Nina Turner: I've seen you, Senator, in other town halls really sitting right next to people who did vote for Mr. Trump and you have been able to move those people to your side. How is that? Because we see a lot of signs around that says Love Trumps Hate, but when it comes down to it, there's lots of vulgarity going on between citizens, people are hateful towards one another because of that.

Bernie Sanders: All right, Nina, I will not deny for one second that there is a part of Trump support which is racist, sexist, homophobic, xenophobic, that's true. Period. We're not going to get to those people, But I think your average Trump supporter is somebody today, sitting maybe in Ohio, sitting somewhere in Michigan, and people who have worked hard their whole lives, they've seen their jobs go to China and Mexico, can't afford to send their kids to college, worried to death about the future of this country. And they are asking, "Who worries about me? Who worries that I'm working two or three jobs? That I'm making half the wages that used to, that I can't afford to retire? Anyone worrying about me?" I think we can reach out to those people and say, "Yeah, we are on your side. We got to stand together." Don't fall for Trump's nonsense of blaming Muslims or Latinos for all of your problems. Take a look at Wall Street and what they did to this country. You can't afford prescription drugs, it's not some guy picking strawberries for eight bucks an hour who caused that problem. Okay? Let's work together, not let Trump divide us up.

Nina Turner: We got to hoped Goldman Sachs and Enron and all of these multibillion-dollar corporations-

Bernie Sanders: That's right. Do you know how much harm Wall Street did to millions of people in this country?

Nina Turner: Yeah.

Bernie Sanders: African-American wealth plummeted.

Nina Turner: Yes, most of that wealth is in homes.

Bernie Sanders: That's exactly it, housing values went down.

Nina Turner: That's it.

Bernie Sanders: Absolutely right. We got to look at those guys. By the way, of course, Trump and his friends, once again deregulate Wall Street.

Nina Turner: Absolutely. Well, Senator, if we are fast-forwarding to 2018 and you're back at the People Summit, what would your message be to the attendees in 2018?

Bernie Sanders: Well, in 2018 I'm going to be working really hard, and I'm going to drag you into this fight as well.

Nina Turner: Anytime.

Bernie Sanders: All right, we have got to win a lot of seats. I think there is a lot of discontent in this country against Trump's economic policies, against his effort to divide us up, against his movement toward authoritarianism. We have got to get out there and bring people together and start winning seats. And if we can do that, if we can win the Senate, if we can win the House, we can put a real break on these disastrous policies coming from the administration.

Nina Turner: And win seats with people who are really committed to the people.

Bernie Sanders: Absolutely. A progressive agenda.

Nina Turner: A progressive agenda. Well, Senator, I'm telling you, people all over this country owe you a great debt of gratitude because you, in the words of Teddy Roosevelt, were the man in the arena, the doer of the deeds.

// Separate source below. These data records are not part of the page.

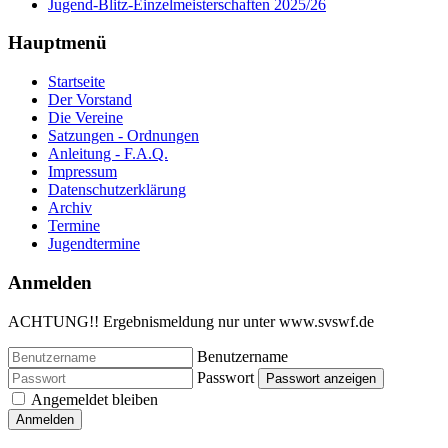
Jugend-Blitz-Einzelmeisterschaften 2025/26
Hauptmenü
Startseite
Der Vorstand
Die Vereine
Satzungen - Ordnungen
Anleitung - F.A.Q.
Impressum
Datenschutzerklärung
Archiv
Termine
Jugendtermine
Anmelden
ACHTUNG!! Ergebnismeldung nur unter www.svswf.de
Benutzername
Passwort
Passwort anzeigen
Angemeldet bleiben
Anmelden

And very much in the spirit of Congresswoman Shirley Chisholm, when she said her very presence is redefining a new era in America. Your presence, not just in 2016 but from the very start, and you are a very modest man. I want our viewers to know that, you don't talk about yourself a whole lot. But I know at the age of 21 you weren't thinking, "Let me stand up against segregation and racism and discrimination at the University of Chicago so I can one day run for president." You did that because you have absolute heart-soul agreement, and this world is a better place because of you, Senator Sanders. Adore you.

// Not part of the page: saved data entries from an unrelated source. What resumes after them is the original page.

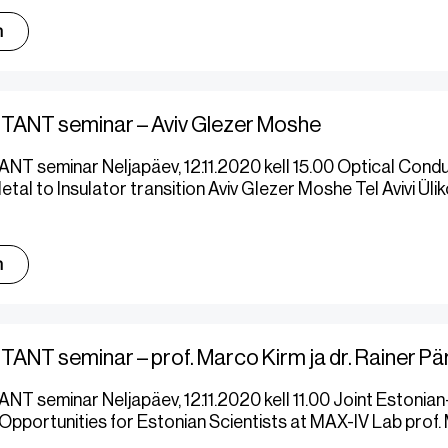
m
TANT seminar – Aviv Glezer Moshe
T seminar Neljapäev, 12.11.2020 kell 15.00 Optical Conduc
etal to Insulator transition Aviv Glezer Moshe Tel Avivi Üli
m
ANT seminar – prof. Marco Kirm ja dr. Rainer Pä
T seminar Neljapäev, 12.11.2020 kell 11.00 Joint Estoni
pportunities for Estonian Scientists at MAX-IV Lab prof. M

Bernie Sanders: Thank you so much. Okay.

Nina Turner: Real News Network exclusive with the one and only Senator Bernie Sanders, the man in the arena, the doer of the deeds and the person that has reminded us that it is not about him, it is really all about us. It is about you, your children and your children's children, and we all need you. This is Nina Turner on the Nina Turner show on the Real News Network. Thank you for joining us.